Yusef Komunyakaa. Prisioneros

Presentamos dos textos claves del celebrado poeta estadounidense en la traducción al español de Juan José Vélez Otero.

 

 

 

Yusef Komunyakaa

 

 

MUÑEQUITAS DONUT

Las tres, sonrientes, esperaban
fuera de Toc con donuts y café
para el pelotón verde, sucio de polvo,
que llegaba de la batalla.
El sol de mediodía
caía sobre sus vestidos
celestes con la insignia
de la Cruz Roja en sus pechos
como animadoras no muy entusiastas.
Pero los soldados pasaron de largo
con mirada de batalla nocturna
todavía en sus ojos
y los nombres de los compañeros muertos
pegados a la garganta.
Más allá de los montes, un cañón antiblindados
sostenía un diálogo con un mortero.
Anduvieron mil yardas más con la misma mirada
hasta que se deshicieron de las botas y de los uniformes
y se escondieron en las casetas metálicas
a limpiarse la noche con una ducha.
Durante días, las muñequitas donut
no pararon de menear
las cabezas, como caballos
agitando las crines.
Incluso en el Club de Oficiales
no podían apartar la vista
de la fila de soldados de infantería
que arrastran los pies cansados
con una melodía monótona
dentro de sus cabezas derrotadas.

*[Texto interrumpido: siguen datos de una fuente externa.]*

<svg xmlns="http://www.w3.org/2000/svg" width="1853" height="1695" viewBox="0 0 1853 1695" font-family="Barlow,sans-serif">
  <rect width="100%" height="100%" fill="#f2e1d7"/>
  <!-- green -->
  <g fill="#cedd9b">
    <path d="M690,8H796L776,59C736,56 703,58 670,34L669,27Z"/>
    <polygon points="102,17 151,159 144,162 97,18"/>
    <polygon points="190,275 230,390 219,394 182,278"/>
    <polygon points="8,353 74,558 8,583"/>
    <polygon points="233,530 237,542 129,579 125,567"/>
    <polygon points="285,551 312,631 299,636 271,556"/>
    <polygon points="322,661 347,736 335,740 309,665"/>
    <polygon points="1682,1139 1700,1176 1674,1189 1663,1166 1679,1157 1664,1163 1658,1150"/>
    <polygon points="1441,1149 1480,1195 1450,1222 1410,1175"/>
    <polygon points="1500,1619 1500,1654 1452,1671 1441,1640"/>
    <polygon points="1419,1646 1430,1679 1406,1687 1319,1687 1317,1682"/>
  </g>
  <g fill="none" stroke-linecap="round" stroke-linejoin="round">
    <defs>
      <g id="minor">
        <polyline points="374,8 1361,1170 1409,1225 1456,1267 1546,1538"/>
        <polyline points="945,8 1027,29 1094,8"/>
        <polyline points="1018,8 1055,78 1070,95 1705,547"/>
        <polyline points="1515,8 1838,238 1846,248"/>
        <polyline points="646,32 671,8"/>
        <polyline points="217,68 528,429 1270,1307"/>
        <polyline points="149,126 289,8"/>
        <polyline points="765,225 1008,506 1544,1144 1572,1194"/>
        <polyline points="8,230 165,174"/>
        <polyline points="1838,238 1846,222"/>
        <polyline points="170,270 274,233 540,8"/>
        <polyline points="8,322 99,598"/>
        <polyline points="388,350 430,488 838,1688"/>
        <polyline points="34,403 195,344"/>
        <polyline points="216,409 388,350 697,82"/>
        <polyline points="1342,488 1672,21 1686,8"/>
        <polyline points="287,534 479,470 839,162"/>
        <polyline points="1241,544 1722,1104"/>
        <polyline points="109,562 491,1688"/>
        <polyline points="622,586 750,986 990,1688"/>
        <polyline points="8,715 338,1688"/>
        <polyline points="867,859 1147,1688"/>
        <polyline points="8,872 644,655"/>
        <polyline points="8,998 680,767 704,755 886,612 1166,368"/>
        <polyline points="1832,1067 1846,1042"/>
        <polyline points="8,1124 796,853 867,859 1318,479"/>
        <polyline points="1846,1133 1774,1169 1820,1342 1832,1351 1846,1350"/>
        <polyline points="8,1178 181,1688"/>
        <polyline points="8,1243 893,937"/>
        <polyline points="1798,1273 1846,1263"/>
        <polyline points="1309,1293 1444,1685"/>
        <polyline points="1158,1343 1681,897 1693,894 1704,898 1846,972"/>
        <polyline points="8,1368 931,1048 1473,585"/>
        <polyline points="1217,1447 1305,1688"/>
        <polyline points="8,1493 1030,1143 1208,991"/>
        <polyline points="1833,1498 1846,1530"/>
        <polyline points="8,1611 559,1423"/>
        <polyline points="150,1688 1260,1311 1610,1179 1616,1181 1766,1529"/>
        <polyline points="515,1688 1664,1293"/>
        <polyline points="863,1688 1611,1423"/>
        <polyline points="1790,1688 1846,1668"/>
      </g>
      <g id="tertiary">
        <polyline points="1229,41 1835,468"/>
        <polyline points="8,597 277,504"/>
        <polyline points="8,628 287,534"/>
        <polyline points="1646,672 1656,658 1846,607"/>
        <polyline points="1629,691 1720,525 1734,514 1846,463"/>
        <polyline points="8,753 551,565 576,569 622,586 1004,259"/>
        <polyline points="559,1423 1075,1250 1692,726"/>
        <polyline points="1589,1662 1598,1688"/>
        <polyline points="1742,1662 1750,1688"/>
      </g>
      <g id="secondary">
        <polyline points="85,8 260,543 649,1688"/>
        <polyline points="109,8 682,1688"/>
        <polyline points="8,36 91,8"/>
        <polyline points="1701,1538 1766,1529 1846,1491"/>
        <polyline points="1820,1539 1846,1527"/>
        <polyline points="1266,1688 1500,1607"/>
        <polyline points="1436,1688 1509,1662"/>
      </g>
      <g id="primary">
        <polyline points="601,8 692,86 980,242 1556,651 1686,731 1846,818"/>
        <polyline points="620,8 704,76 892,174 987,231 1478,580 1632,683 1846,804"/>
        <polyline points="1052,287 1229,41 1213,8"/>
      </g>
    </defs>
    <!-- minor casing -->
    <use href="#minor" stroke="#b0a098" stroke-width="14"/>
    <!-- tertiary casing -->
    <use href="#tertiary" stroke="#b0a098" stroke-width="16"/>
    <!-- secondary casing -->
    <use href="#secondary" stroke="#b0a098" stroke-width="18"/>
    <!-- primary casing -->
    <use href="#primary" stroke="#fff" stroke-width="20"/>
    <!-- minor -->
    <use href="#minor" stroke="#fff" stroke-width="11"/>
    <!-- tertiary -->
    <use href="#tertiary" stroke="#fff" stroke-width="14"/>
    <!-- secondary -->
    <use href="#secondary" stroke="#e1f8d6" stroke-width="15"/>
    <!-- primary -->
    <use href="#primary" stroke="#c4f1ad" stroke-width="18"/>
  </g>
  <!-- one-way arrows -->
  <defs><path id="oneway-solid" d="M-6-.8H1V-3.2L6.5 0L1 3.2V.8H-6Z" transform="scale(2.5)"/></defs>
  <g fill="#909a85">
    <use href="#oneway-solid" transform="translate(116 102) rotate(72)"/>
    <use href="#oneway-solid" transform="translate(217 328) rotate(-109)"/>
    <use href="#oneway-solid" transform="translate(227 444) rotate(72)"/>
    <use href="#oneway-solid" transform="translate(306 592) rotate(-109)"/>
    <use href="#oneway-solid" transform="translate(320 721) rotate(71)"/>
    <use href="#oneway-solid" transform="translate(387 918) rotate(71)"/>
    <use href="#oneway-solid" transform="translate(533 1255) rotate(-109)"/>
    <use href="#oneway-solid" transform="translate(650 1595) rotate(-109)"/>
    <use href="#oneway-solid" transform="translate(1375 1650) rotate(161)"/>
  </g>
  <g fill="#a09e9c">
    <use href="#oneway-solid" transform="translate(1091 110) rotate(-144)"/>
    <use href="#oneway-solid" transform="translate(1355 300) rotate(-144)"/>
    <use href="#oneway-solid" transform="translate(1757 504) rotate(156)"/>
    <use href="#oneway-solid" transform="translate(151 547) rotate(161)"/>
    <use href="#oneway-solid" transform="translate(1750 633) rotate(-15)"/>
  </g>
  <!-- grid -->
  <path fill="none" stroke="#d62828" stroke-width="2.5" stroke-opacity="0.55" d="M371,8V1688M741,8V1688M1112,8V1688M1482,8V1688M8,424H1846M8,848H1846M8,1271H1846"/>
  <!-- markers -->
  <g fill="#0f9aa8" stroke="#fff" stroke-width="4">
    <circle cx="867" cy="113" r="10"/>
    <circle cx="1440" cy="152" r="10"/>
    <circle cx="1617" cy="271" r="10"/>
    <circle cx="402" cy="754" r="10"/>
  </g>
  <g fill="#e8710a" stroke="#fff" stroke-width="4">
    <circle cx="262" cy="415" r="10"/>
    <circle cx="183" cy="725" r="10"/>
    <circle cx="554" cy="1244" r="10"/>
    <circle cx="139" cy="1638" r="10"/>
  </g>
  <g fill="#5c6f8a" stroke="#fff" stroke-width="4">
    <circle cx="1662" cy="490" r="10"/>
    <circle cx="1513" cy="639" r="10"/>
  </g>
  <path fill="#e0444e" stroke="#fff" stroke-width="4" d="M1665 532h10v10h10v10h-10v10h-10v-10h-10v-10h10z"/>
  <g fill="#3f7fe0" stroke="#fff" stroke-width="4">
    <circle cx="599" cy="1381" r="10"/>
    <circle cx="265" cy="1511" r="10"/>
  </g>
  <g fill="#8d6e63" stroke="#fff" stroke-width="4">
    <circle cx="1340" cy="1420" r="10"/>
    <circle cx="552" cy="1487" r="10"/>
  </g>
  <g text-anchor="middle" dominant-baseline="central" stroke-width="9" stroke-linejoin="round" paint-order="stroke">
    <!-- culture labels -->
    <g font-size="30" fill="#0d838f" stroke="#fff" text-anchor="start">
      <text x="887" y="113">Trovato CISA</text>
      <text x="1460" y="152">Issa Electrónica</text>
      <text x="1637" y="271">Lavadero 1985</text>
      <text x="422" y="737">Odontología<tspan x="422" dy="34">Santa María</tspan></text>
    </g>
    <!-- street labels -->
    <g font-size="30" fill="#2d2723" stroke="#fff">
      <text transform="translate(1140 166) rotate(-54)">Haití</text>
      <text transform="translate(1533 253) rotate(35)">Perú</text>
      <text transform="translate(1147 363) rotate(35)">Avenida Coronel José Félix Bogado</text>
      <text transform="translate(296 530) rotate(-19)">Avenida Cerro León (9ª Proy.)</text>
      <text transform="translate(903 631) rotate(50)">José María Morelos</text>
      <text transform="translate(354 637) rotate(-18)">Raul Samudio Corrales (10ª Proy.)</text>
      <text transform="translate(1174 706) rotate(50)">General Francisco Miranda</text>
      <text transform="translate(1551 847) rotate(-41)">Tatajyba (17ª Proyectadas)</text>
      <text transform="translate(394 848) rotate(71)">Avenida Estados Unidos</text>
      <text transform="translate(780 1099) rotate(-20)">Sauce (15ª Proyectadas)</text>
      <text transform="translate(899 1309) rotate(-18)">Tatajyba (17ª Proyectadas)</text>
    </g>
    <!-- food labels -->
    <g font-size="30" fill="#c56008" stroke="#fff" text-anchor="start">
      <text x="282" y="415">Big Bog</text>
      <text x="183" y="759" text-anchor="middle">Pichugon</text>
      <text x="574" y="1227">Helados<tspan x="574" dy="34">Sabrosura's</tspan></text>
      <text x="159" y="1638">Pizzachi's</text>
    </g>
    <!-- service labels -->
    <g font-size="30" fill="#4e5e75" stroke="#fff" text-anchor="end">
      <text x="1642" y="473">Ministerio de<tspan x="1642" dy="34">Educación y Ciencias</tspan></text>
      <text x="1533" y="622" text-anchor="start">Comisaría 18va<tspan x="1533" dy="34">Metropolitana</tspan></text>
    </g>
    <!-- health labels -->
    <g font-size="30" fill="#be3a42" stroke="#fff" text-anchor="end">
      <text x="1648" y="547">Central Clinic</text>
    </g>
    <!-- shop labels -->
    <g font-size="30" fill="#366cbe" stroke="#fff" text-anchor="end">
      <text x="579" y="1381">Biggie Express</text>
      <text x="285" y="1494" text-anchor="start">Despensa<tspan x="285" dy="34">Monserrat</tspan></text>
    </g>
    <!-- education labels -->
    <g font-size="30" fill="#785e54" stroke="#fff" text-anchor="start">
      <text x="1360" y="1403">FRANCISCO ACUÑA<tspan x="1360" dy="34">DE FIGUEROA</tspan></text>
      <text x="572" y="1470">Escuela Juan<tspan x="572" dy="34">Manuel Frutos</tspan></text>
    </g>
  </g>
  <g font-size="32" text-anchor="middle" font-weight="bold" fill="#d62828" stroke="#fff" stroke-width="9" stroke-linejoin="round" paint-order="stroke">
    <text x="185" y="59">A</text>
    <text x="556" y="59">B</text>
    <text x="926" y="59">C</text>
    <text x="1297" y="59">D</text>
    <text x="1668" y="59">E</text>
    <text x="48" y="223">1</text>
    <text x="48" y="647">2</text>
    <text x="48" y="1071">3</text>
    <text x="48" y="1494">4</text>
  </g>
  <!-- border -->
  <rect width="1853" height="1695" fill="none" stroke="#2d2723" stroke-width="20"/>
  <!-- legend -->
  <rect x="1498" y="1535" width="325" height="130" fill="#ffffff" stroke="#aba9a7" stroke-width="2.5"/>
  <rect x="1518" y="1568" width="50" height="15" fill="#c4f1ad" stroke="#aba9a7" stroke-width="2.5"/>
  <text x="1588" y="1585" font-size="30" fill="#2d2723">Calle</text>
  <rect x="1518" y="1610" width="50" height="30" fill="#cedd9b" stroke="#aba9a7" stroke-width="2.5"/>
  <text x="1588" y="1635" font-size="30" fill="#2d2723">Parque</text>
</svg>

Ni siquiera
se daban cuenta de las manos
que se deslizaban bajo sus uniformes desabrochando
los cinturones ajustados a sus carnes blancas.
 

 

PRISIONEROS

A menudo, en la pista de helicópteros,
los veo tambalearse
por el ardiente asfalto,
con sacos cargados sobre las cabezas,
en dirección a las celdas de interrogatorio,
estructuras livianas como cometas celulares
hechas de palos y seda negra
esperando que un viento fuerte
las secuestre y las lleve
hasta el espacio. Pienso
que muchos se deben estar riendo
bajo sus capuchas pardas,
sabiendo que los misiles apuntan
a Chu Lai, que el agua se está
evaporando y pronto el sensor
hará contacto con el metal.
¿Cómo puede nadie plantearse en ningún lugar
amar a estas figuras medio rotas
y dobladas bajo la claridad del cielo?
El peso que transportan
es la tierra que pisamos día y noche.
¿Quién puede llorar por ellos?
Tengo entendido que los viejos
son los más difíciles de romper.
Un brazo torcido, una bota
en la cabeza, un cañón del .45
metido en la boca, nada
funciona. Cuando empiezan a hablar
con sus antepasados tan desvanecidos ya como el humo
de alcanfor en las pagodas, sabes
que tendrás que matarlos
para conseguir una respuesta.
La luz del sol
lanza guadañas contra la tarde.
Todo es un espejismo de calor; arrastran
lentos sus pies como cruzando un río.
Estoy de pie, solo y asombrado
con un artillero puesto de pastillas
que me indica que suba al Cobra.
Recuerdo cómo un día
casi me inclino ante estas figuras
que venían hacia mí, bajo
la mirada acorazada de un cabo.
No sé decir por qué.
A media milla de distancia
los árboles se abrazan
y los prisioneros parecen
marionetas colgadas de unos hilos de luz.